Instructions for the task:
Copy out all of the data below word for word, leaving out the pictures.

Provided information:
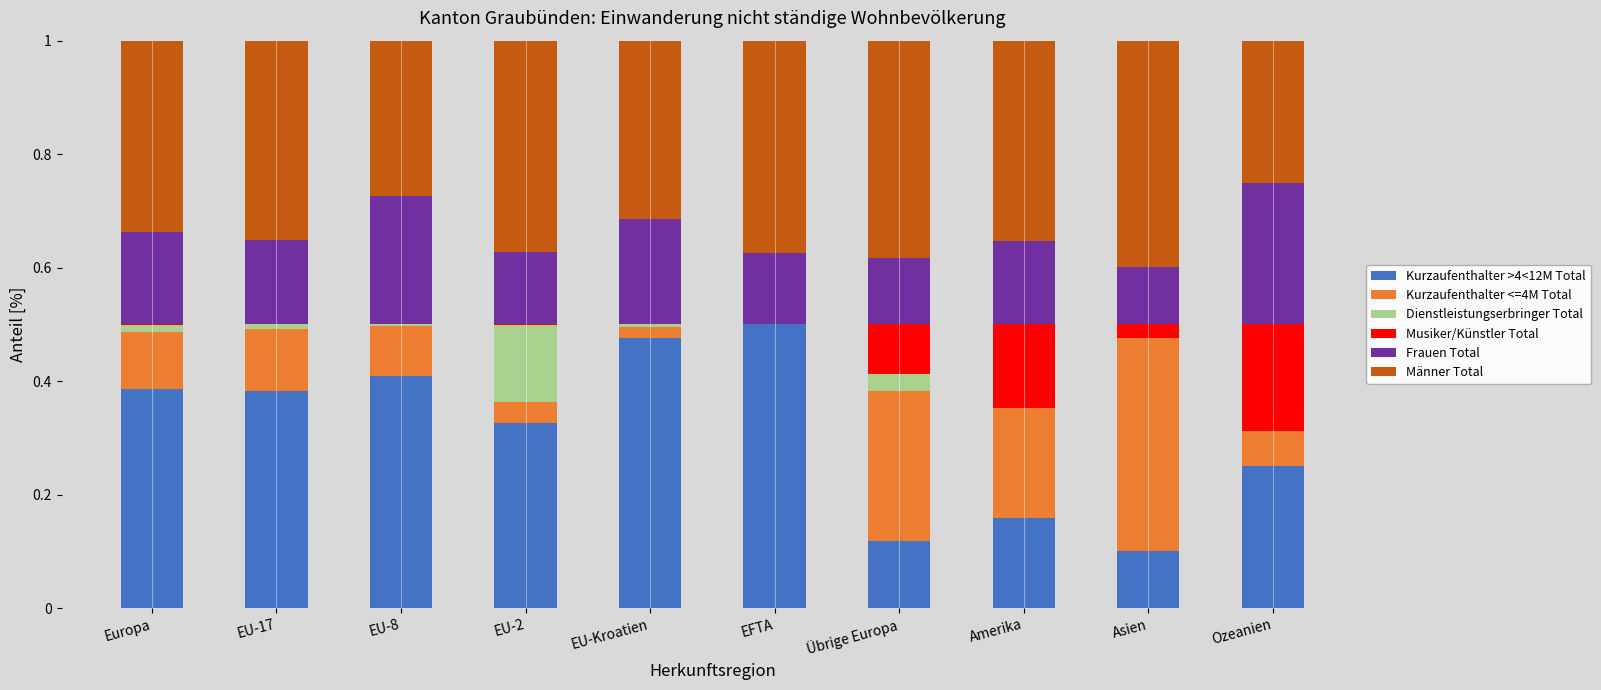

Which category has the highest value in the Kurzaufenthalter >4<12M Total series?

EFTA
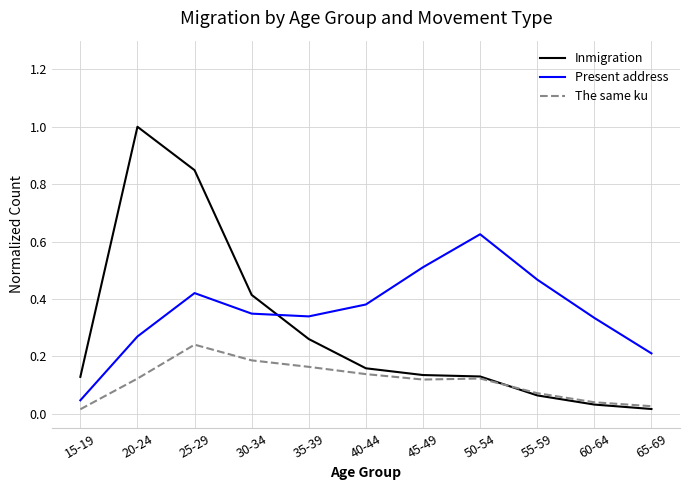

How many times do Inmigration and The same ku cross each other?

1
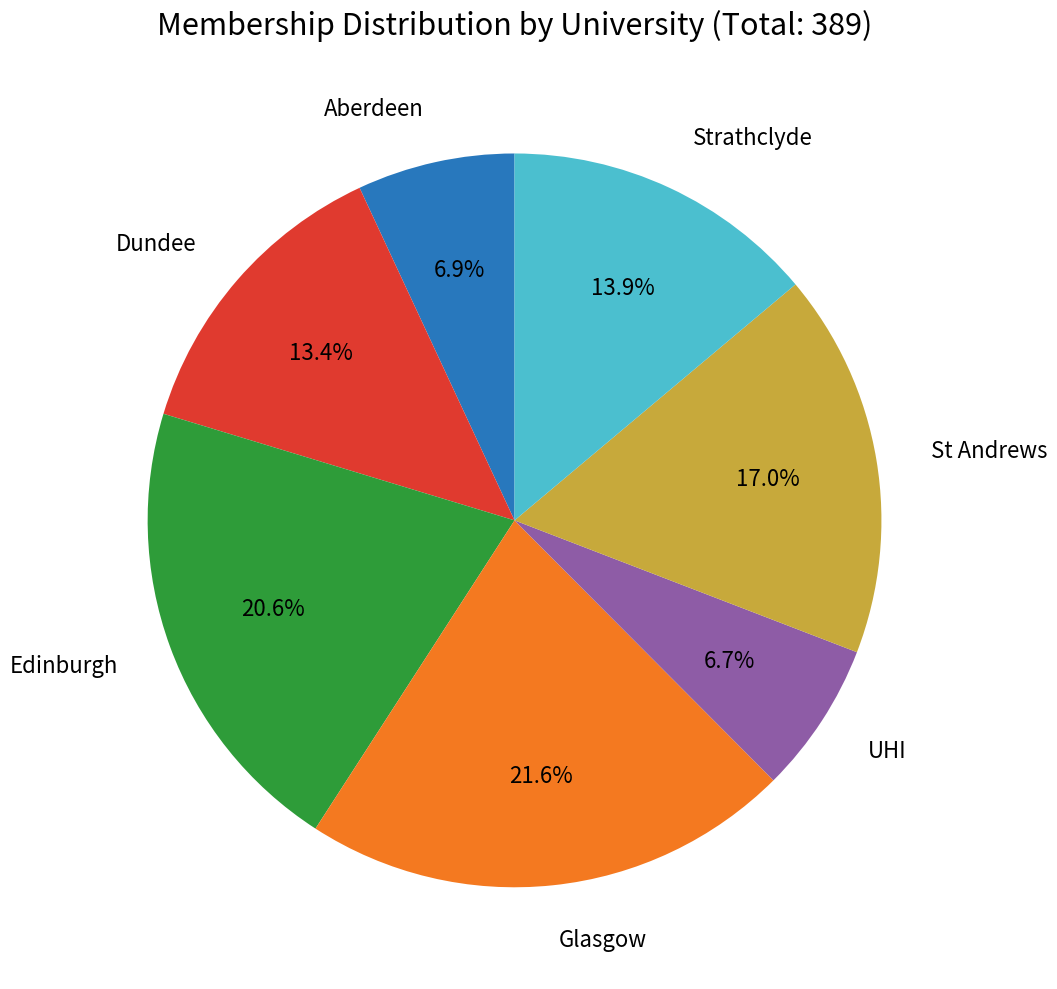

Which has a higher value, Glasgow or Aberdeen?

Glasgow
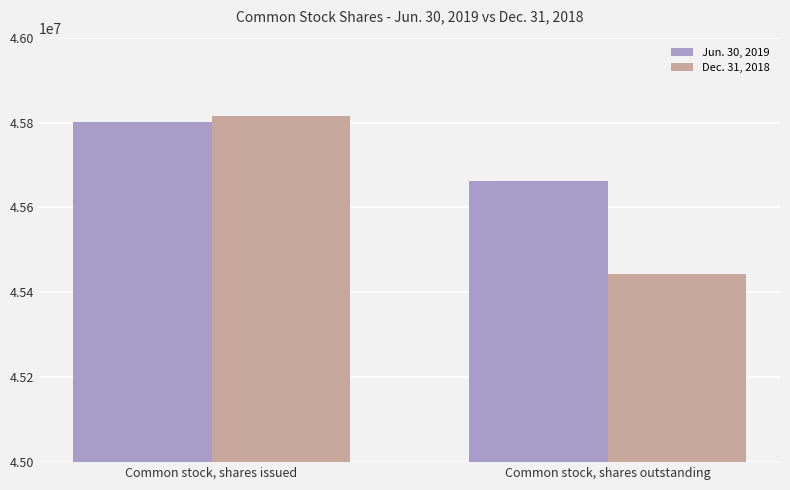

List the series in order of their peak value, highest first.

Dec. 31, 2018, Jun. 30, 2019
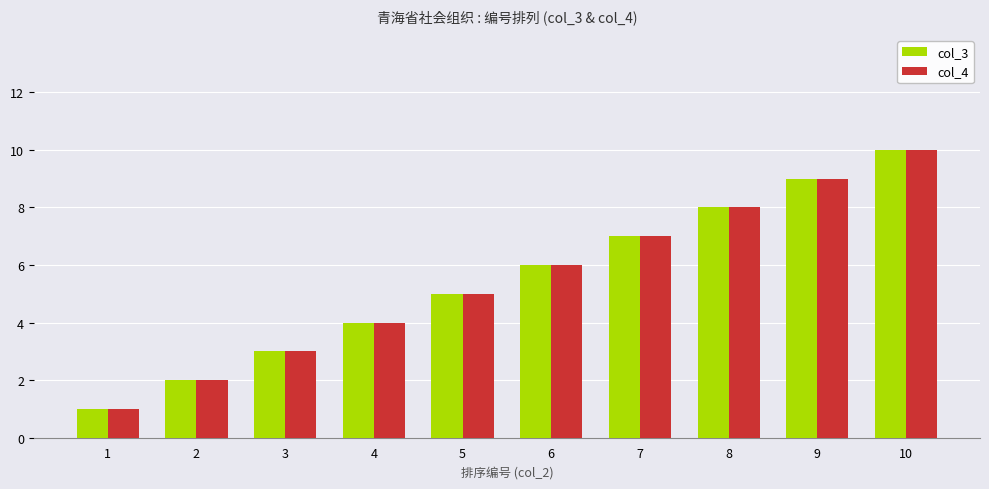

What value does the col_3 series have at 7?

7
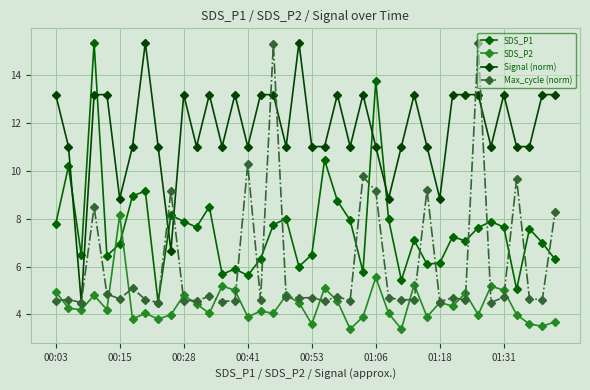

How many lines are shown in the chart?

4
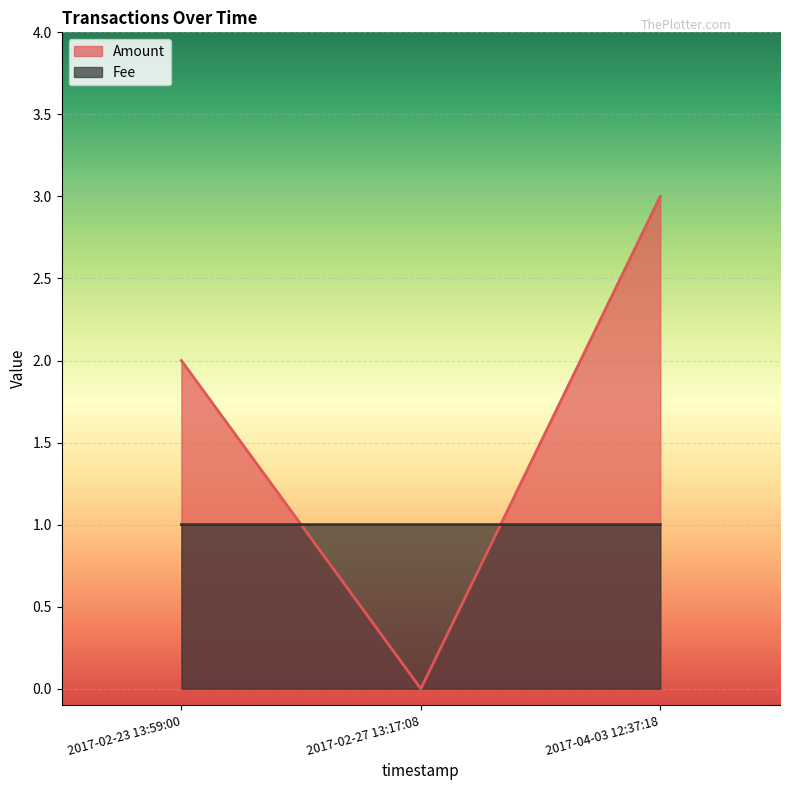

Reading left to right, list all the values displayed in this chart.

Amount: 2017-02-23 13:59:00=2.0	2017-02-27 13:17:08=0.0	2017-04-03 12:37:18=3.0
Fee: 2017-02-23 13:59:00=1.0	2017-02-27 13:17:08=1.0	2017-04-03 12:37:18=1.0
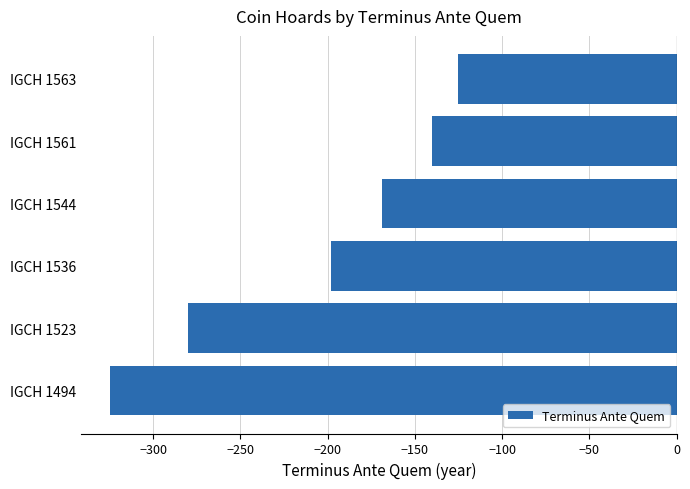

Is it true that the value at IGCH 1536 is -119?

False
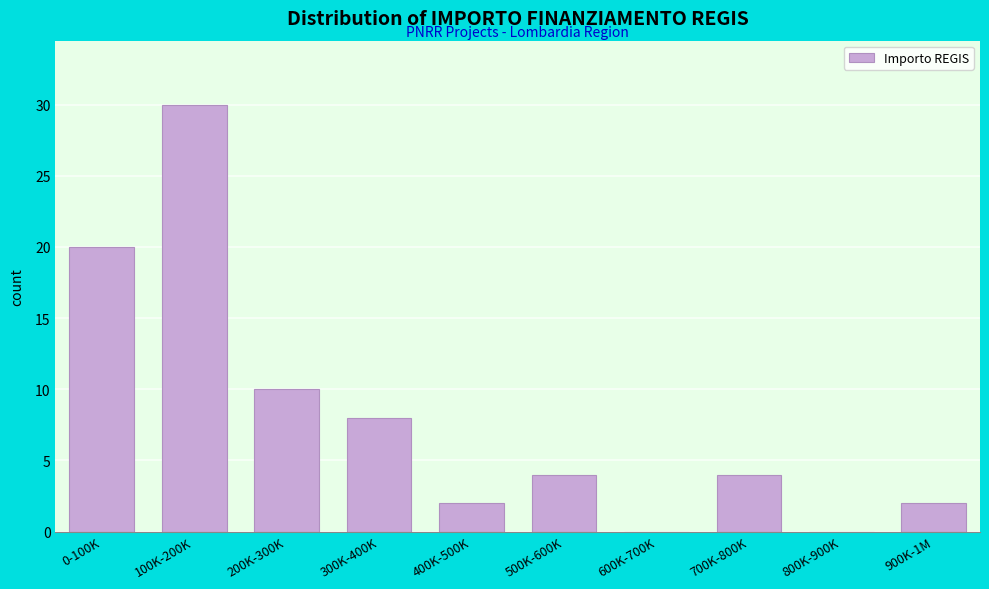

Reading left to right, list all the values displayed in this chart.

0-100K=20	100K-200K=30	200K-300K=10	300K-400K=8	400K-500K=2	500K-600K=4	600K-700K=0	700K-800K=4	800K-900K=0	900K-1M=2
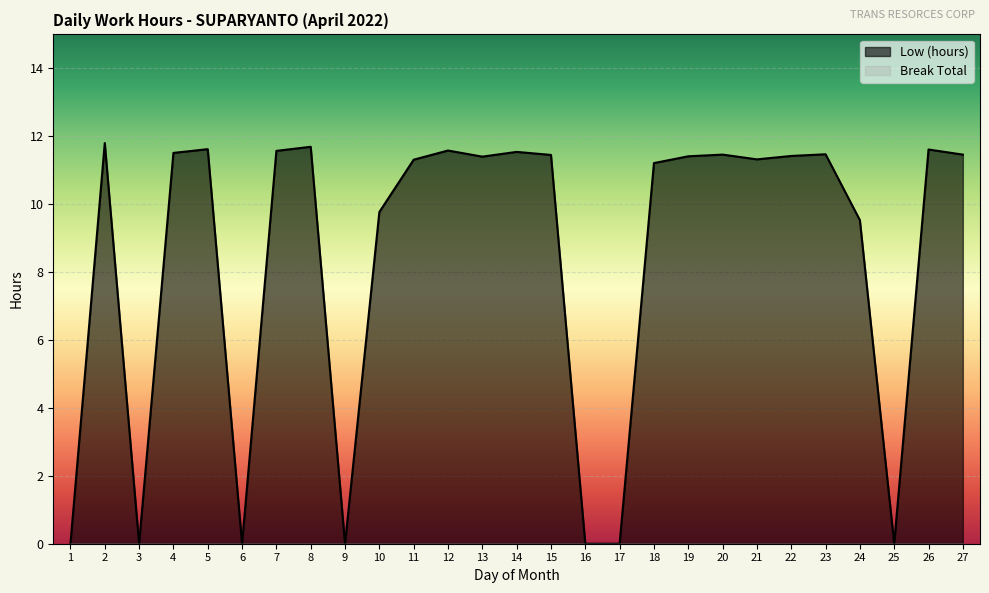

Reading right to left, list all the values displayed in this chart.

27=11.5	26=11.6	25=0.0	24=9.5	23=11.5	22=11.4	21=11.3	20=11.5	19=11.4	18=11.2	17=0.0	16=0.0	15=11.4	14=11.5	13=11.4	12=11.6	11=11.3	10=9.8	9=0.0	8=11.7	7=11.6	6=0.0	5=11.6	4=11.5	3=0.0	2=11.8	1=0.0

Problem solution:
Which category has the highest value in the Kurzaufenthalter >4<12M Total series?

EFTA

How many times do Inmigration and The same ku cross each other?

1

Which has a higher value, Glasgow or Aberdeen?

Glasgow

List the series in order of their peak value, highest first.

Dec. 31, 2018, Jun. 30, 2019

What value does the col_3 series have at 7?

7

How many lines are shown in the chart?

4

Reading left to right, list all the values displayed in this chart.

Amount: 2017-02-23 13:59:00=2.0	2017-02-27 13:17:08=0.0	2017-04-03 12:37:18=3.0
Fee: 2017-02-23 13:59:00=1.0	2017-02-27 13:17:08=1.0	2017-04-03 12:37:18=1.0

Is it true that the value at IGCH 1536 is -119?

False

Reading left to right, list all the values displayed in this chart.

0-100K=20	100K-200K=30	200K-300K=10	300K-400K=8	400K-500K=2	500K-600K=4	600K-700K=0	700K-800K=4	800K-900K=0	900K-1M=2

Reading right to left, list all the values displayed in this chart.

27=11.5	26=11.6	25=0.0	24=9.5	23=11.5	22=11.4	21=11.3	20=11.5	19=11.4	18=11.2	17=0.0	16=0.0	15=11.4	14=11.5	13=11.4	12=11.6	11=11.3	10=9.8	9=0.0	8=11.7	7=11.6	6=0.0	5=11.6	4=11.5	3=0.0	2=11.8	1=0.0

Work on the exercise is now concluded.